Non-Monetary Factors (often called 'Net Advantages'):
- Required training and qualifications (Barriers to entry).
- Working conditions (e.g., dangerous or pleasant).
- Hours required (e.g., shift work vs. 9-to-5).
- Job security.
- Social status or prestige.

Did you know? Jobs requiring extensive training or those that are physically dangerous (like deep-sea fishing) often require a higher wage, known as a compensating differential, just to make them equally attractive as safer or easier jobs.

4. Determination of Wage Rates and Employment Levels

In the PCLM, the market wage rate and the total level of employment are determined by the interaction of the market demand for labour and the market supply of labour.

4.1 Market Equilibrium

The Equilibrium Wage Rate (W*) and the Equilibrium Level of Employment (L*) are established where the market demand curve (DL) intersects the market supply curve (SL).

At W*:
1. The total quantity of labour demanded by all firms equals the total quantity of labour supplied by all workers.
2. There is no excess demand or excess supply of labour in this market.

If the wage were set above W*, there would be an excess supply (unemployment), forcing wages down. If the wage were below W*, there would be an excess demand (labour shortage), forcing firms to bid wages up.

4.2 Equilibrium for the Individual Firm

Once the market establishes the wage W*, the individual perfectly competitive firm accepts this wage.

The firm hires labour up until its Marginal Revenue Product (MRP) equals the market wage (W*).
This ensures the market reaches an equilibrium that is both productively and allocatively efficient (in the absence of externalities, as per 3.3.3.2).

Key Takeaway: PCLM Equilibrium

The Market sets the wage (W*) based on DL and SL.
The Firm determines the level of employment (Lf) based on the rule \(W* = MRP\).

5. Determination of Relative Wage Rates

Relative wage rates refer to the wage paid in one job or occupation compared to the wage paid in another (e.g., the wage of an electrician relative to the wage of a teacher).

In a perfectly competitive environment, relative wage rates are determined solely by differences in the fundamental market forces (Demand and Supply) across different labour markets.

5.1 Factors Causing Differences in Labour Demand

Differences in demand for labour lead to differences in MRP, which affects the equilibrium wage.
The demand for a specific type of labour will be higher if:

- The final product price (P) is higher (leading to higher MRP).
- The Marginal Physical Product (MPP) of the workers is higher (e.g., due to better technology or superior skills).

Example: Wages for specialised software engineers are higher than those for assembly line workers because the value (P) of the software they create is extremely high, giving them a massive MRP.

5.2 Factors Causing Differences in Labour Supply

Differences in the supply of labour (or the barriers to entering an occupation) are the most significant reason for variations in relative wages.
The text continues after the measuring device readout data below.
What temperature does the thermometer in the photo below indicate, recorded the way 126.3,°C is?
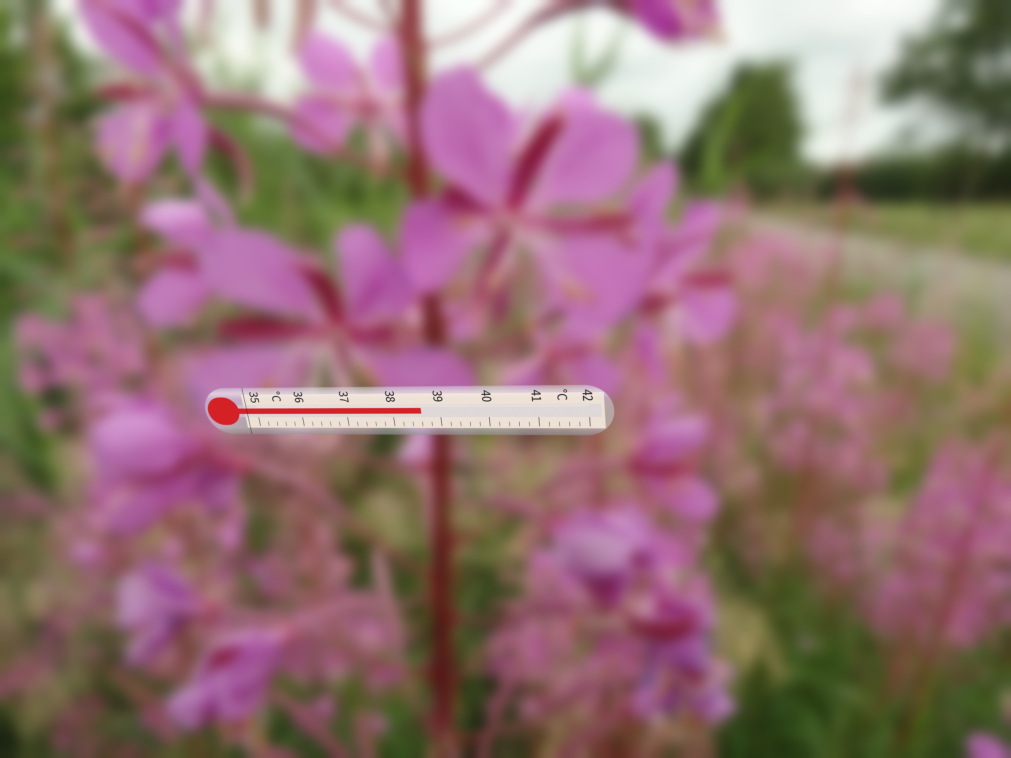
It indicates 38.6,°C
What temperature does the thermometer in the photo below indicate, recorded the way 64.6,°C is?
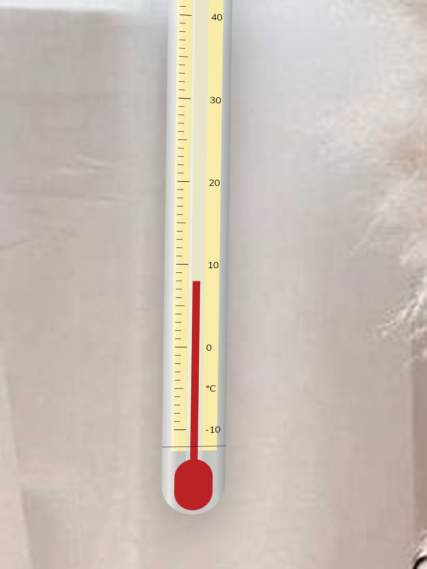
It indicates 8,°C
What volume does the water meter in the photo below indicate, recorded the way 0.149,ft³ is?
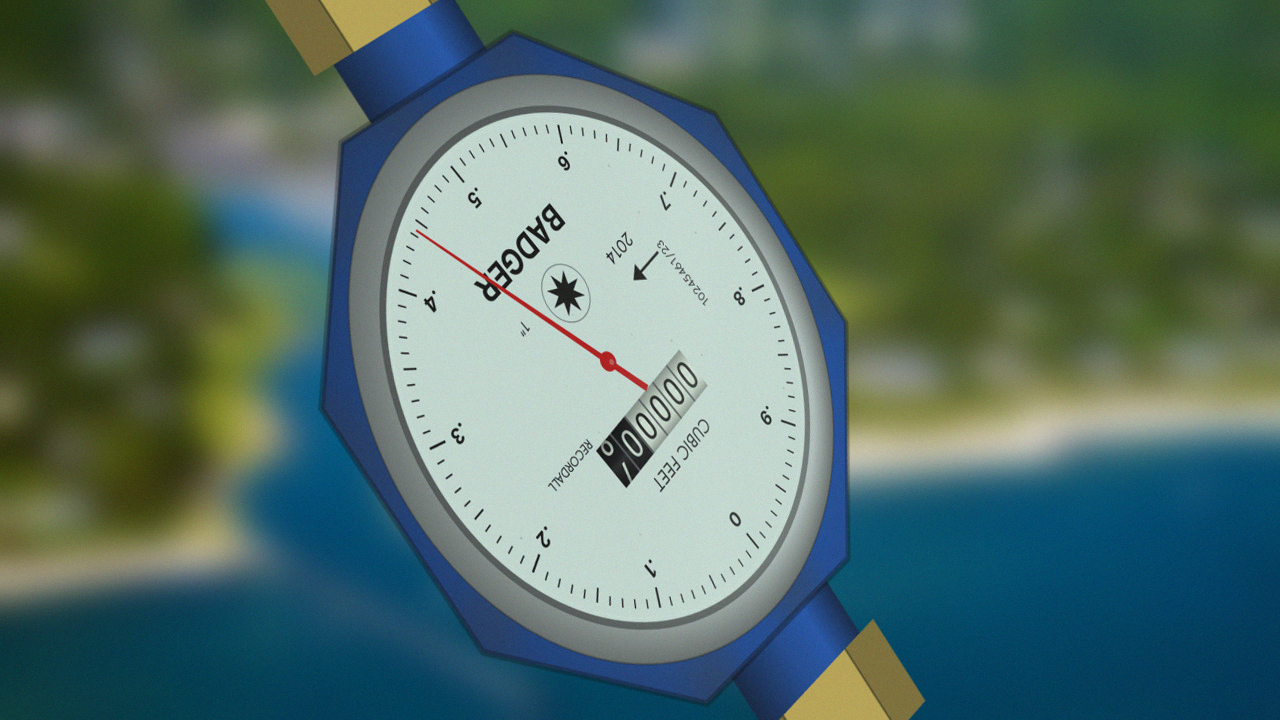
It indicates 7.44,ft³
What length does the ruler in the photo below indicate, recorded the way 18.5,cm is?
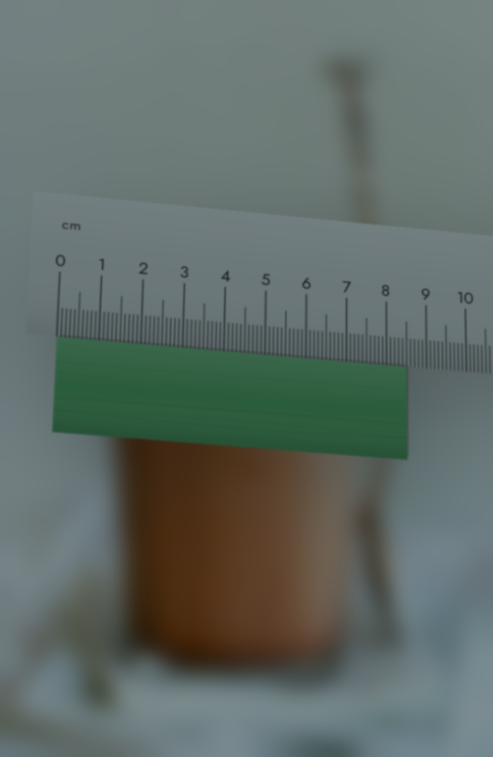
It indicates 8.5,cm
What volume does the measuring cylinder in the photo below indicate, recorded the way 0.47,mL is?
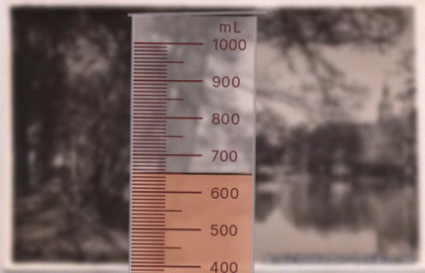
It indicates 650,mL
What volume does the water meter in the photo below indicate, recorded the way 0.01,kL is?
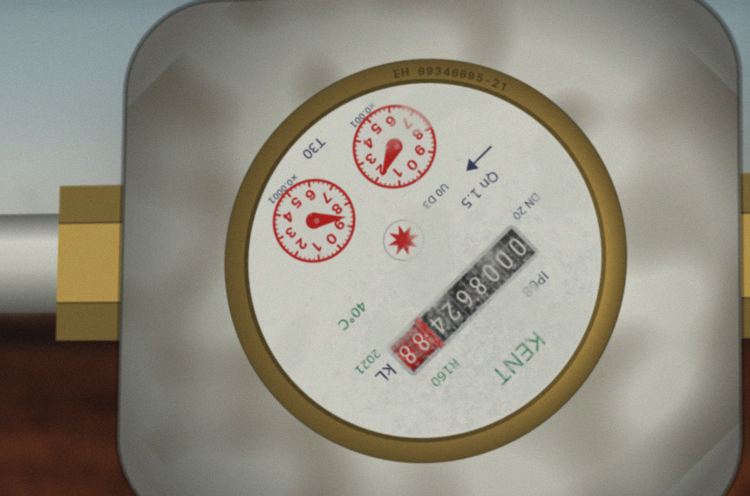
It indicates 8624.8818,kL
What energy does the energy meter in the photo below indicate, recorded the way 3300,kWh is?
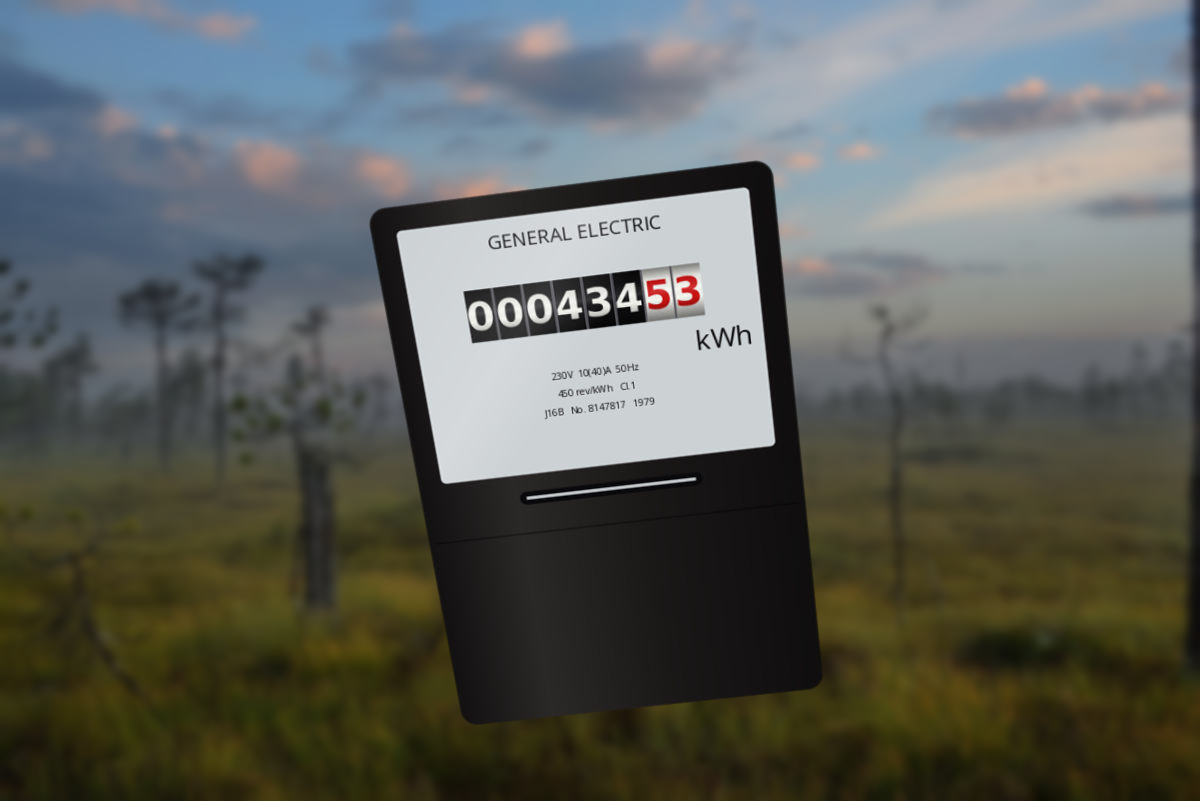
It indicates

Supply differences relate to non-monetary considerations (3.3.4.2).

Occupations with low supply (e.g., because they require long training, special talent, or are highly undesirable) will command a higher relative wage. Conversely, jobs that are easy to enter, require minimal training, or are very pleasant will have high supply and lower wages.

Key reasons for restricted supply (and thus higher wages):
1. Length and cost of training (e.g., doctors vs. retail assistants).
2. Scarcity of required talent or innate ability (e.g., professional athletes).
3. Danger, stress, or unsociable hours (non-monetary disadvantages).
4. Immobility (inability of workers to move geographically or occupationally).

Common Mistake Alert!

Do not confuse the market supply curve (which shows that a higher wage is needed to attract more people into the occupation) with the individual firm's supply curve in PCLM (which is horizontal, showing the firm can hire anyone at the market wage).

Summary Review: PCLM Wage Determination

Role of Market Forces: Market forces (DL and SL) are the sole determinant of wages in PCLM.

Relative Wages: Differences in wages between occupations are due to:
(a) Differences in MRP (driven by product price or productivity).
(b) Differences in the ease of entry/attractiveness of the job (driving differences in supply).